Chart interpretation exercises
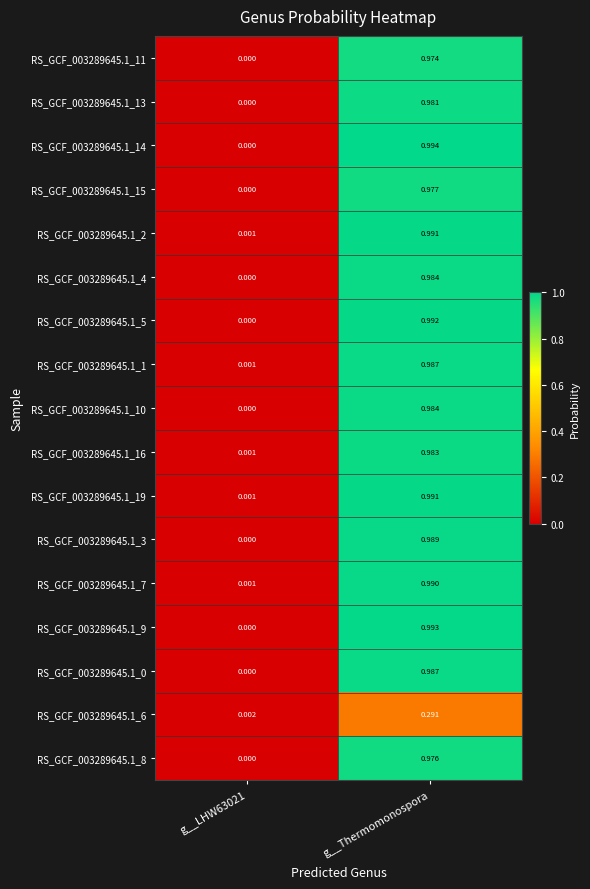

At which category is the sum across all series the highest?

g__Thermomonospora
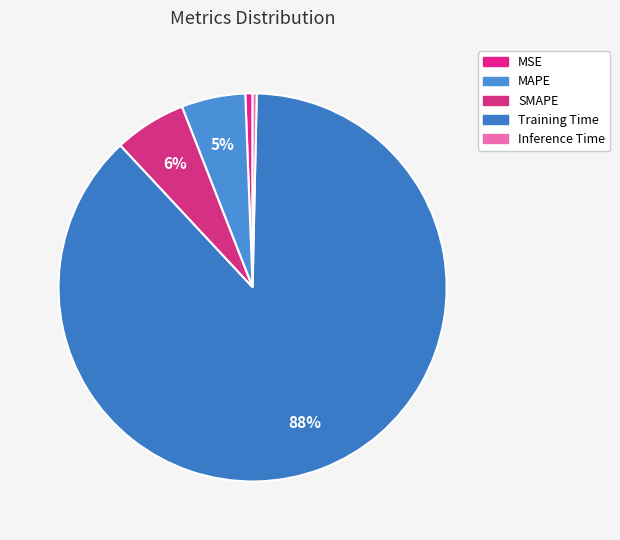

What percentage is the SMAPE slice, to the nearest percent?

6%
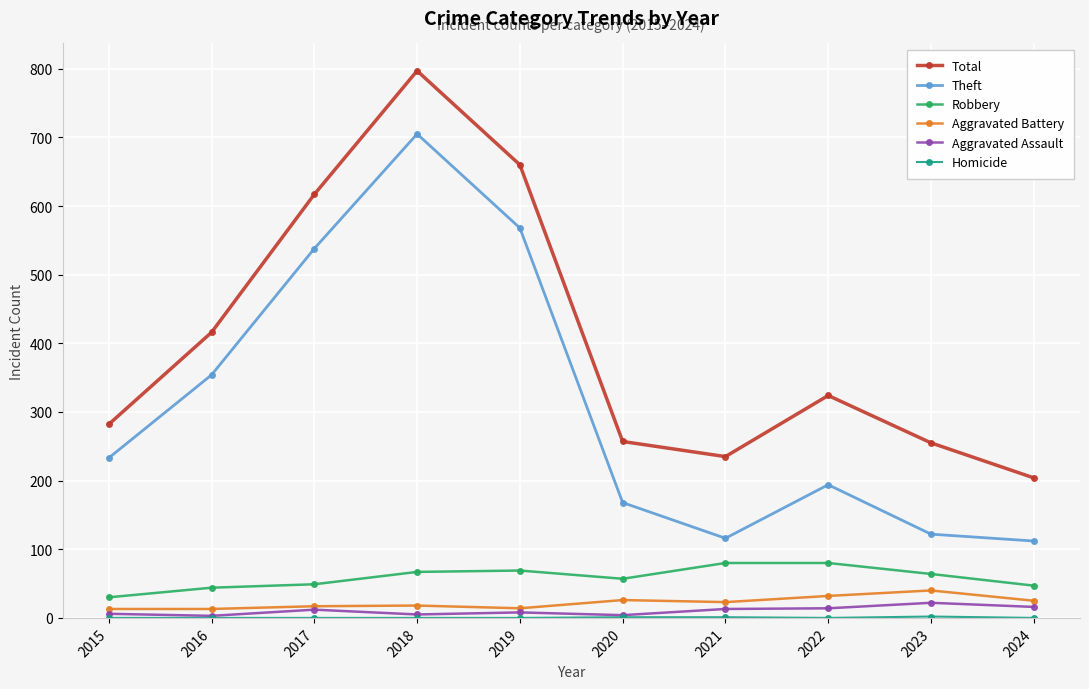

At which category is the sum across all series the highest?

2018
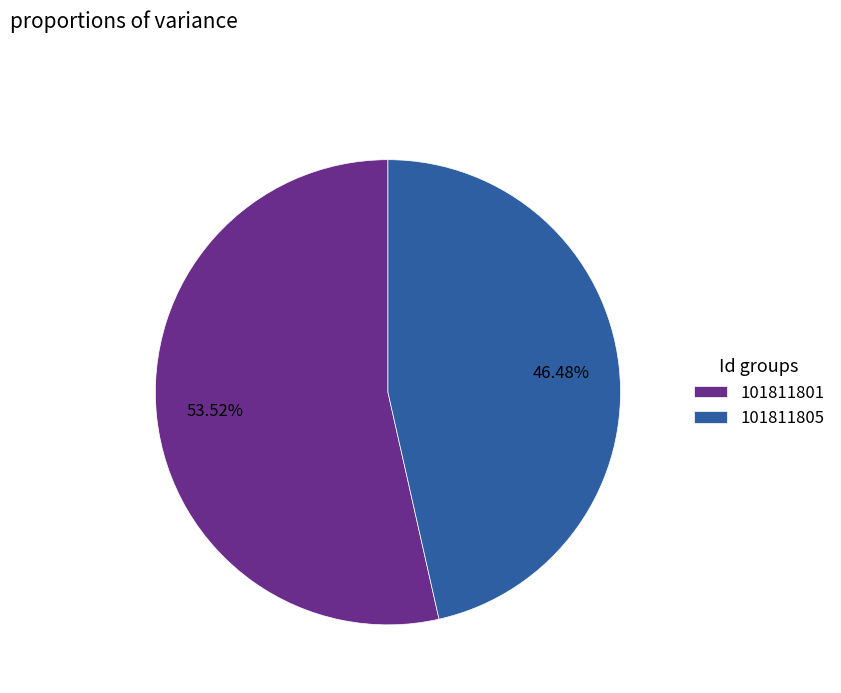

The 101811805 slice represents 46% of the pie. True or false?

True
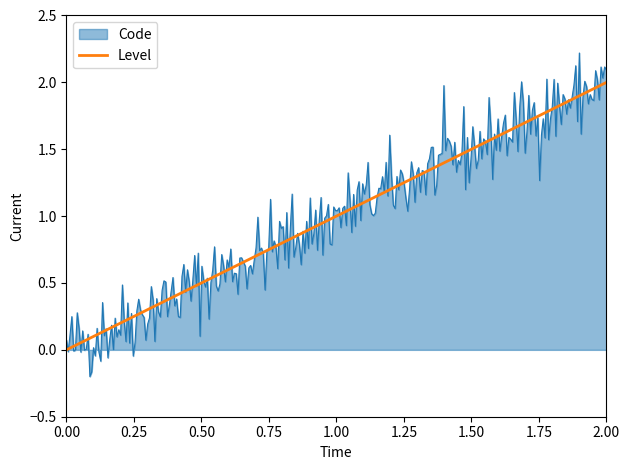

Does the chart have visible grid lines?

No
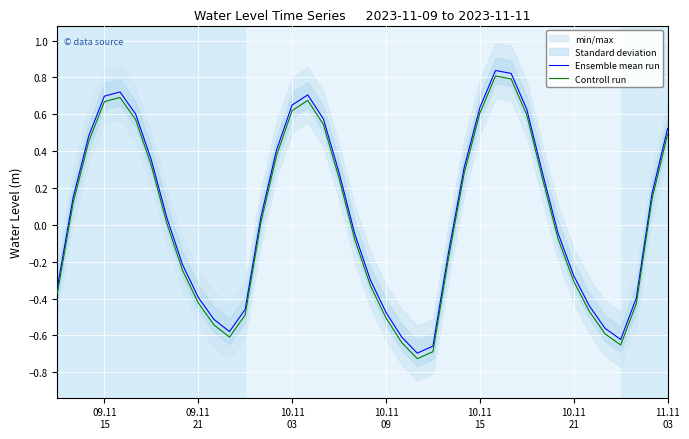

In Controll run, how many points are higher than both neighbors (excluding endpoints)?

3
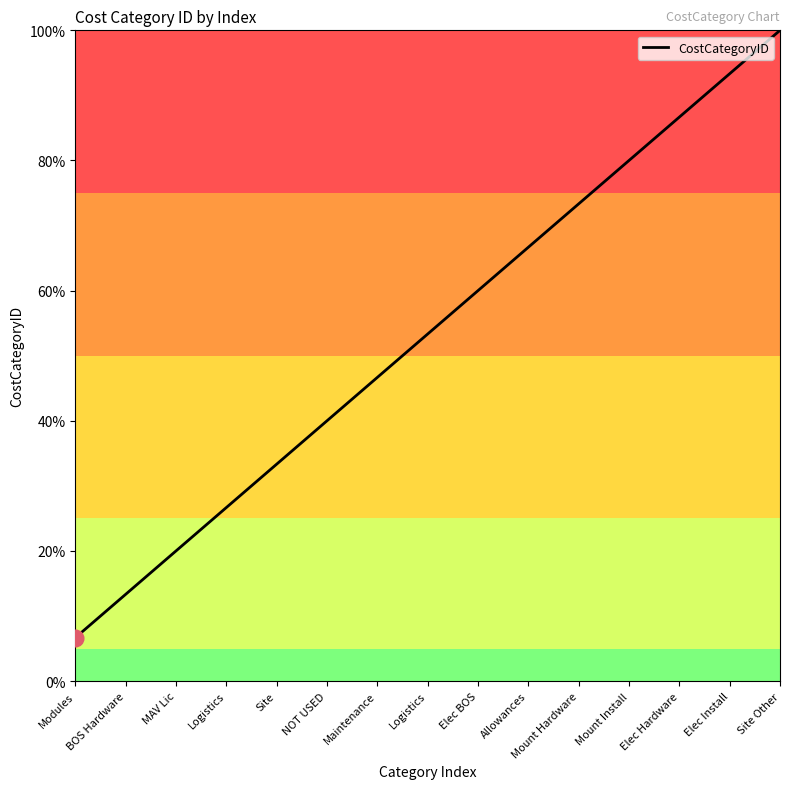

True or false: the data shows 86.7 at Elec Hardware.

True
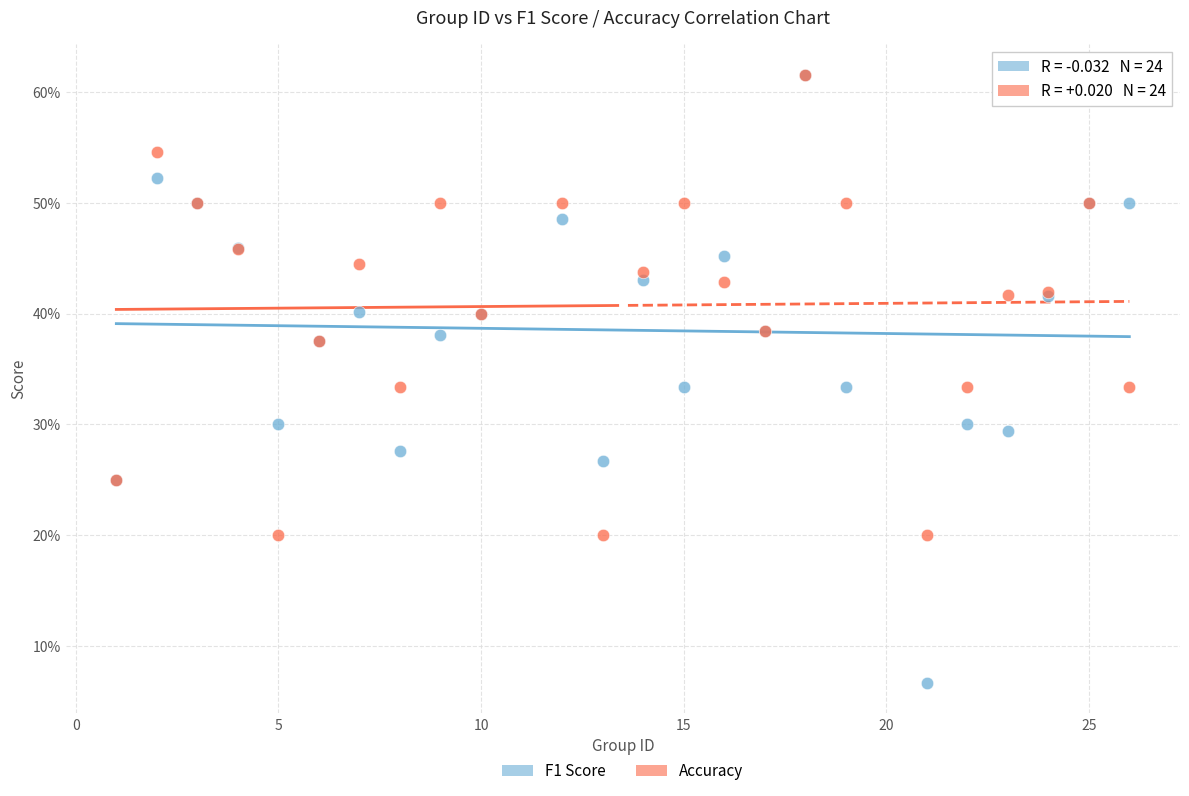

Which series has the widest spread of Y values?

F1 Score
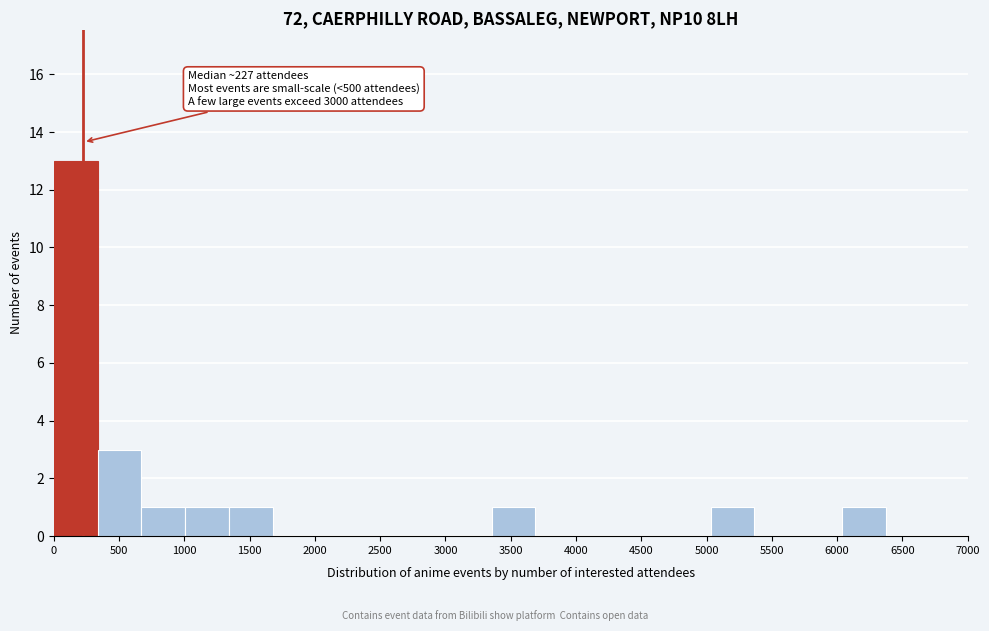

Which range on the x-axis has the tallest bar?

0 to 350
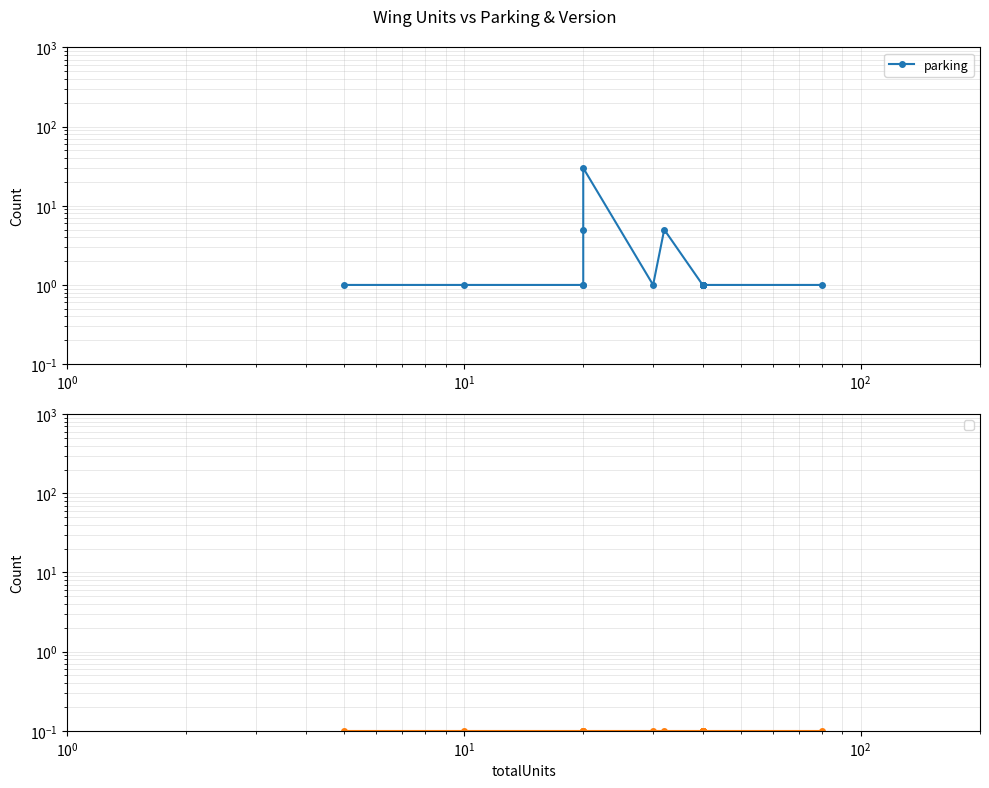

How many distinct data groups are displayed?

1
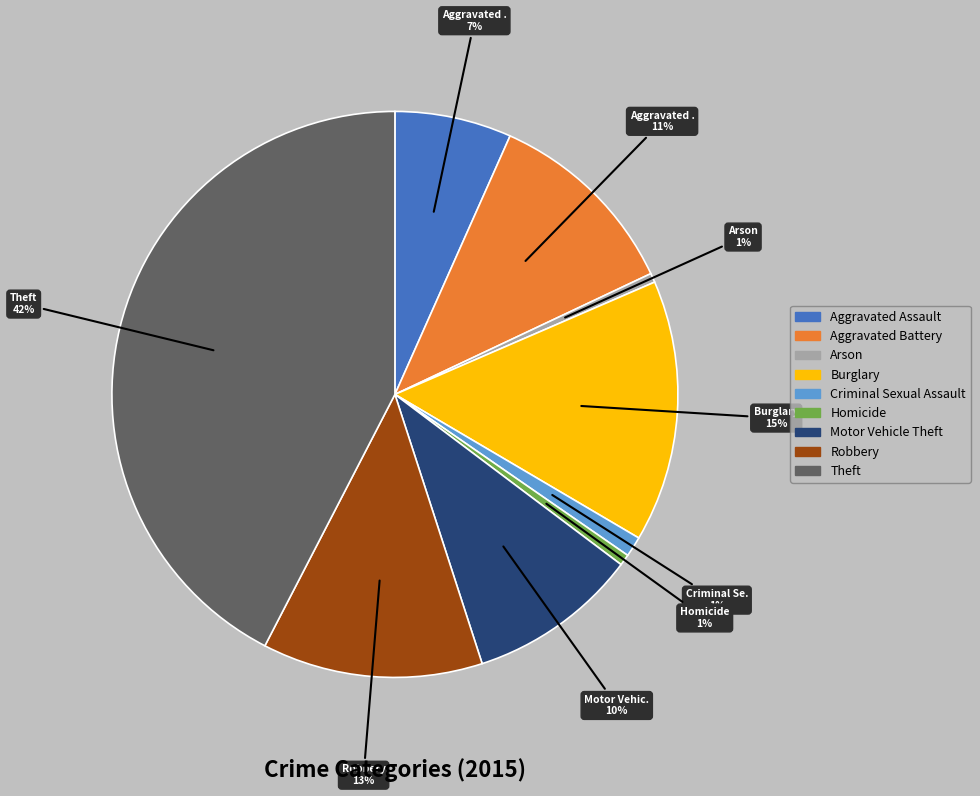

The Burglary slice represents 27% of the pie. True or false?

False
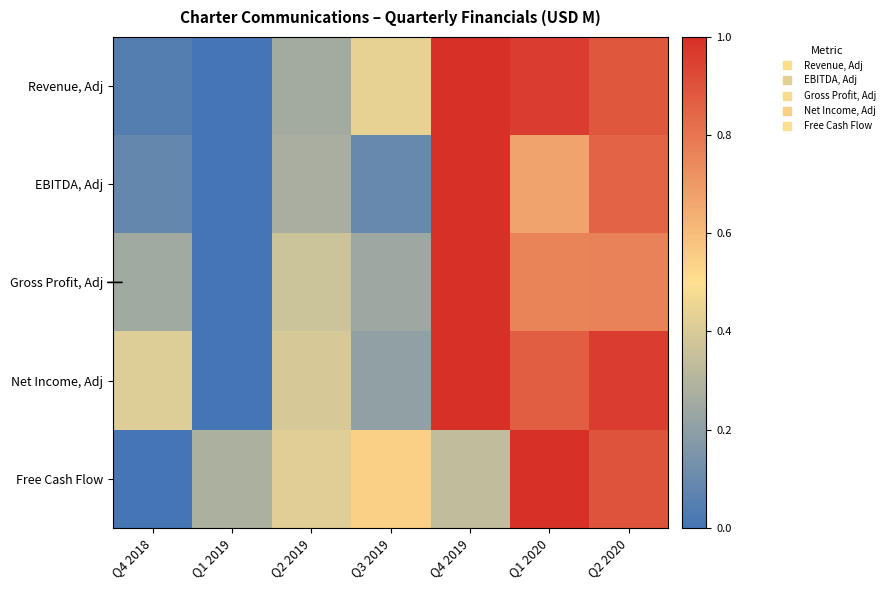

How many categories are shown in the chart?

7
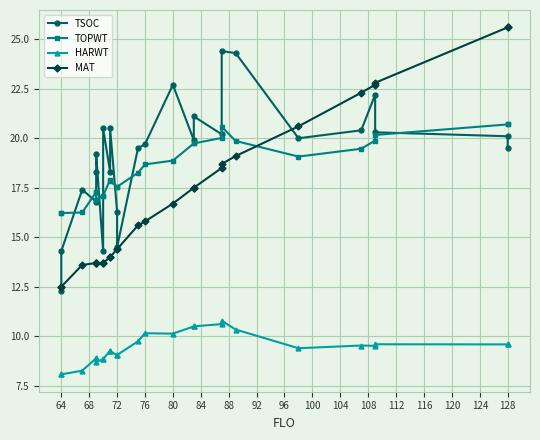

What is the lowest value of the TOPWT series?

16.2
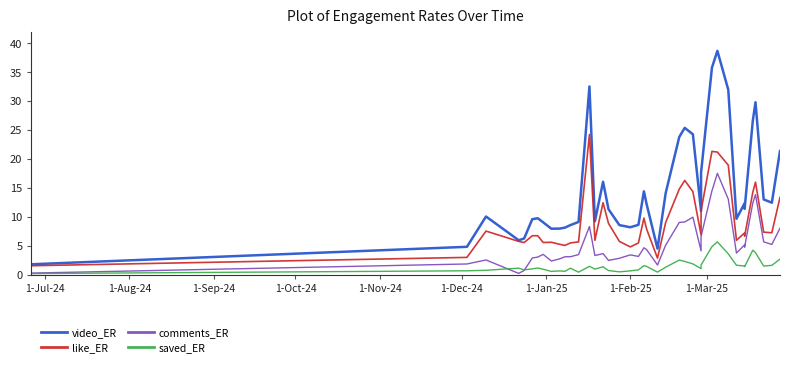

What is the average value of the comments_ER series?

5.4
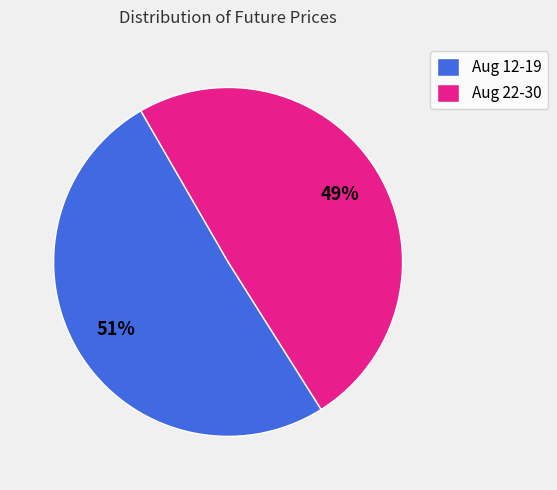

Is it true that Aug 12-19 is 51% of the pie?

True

→ Task brief
Write out the entries again from the line containing "Which series has" through the last line of the entries, keeping every line as it appears. Leave the pictures out of your answer.

→ Answer for this exercise
Which series has the widest spread of Y values?

F1 Score

Which range on the x-axis has the tallest bar?

0 to 350

How many distinct data groups are displayed?

1

The Burglary slice represents 27% of the pie. True or false?

False

How many categories are shown in the chart?

7

What is the lowest value of the TOPWT series?

16.2

What is the average value of the comments_ER series?

5.4

Is it true that Aug 12-19 is 51% of the pie?

True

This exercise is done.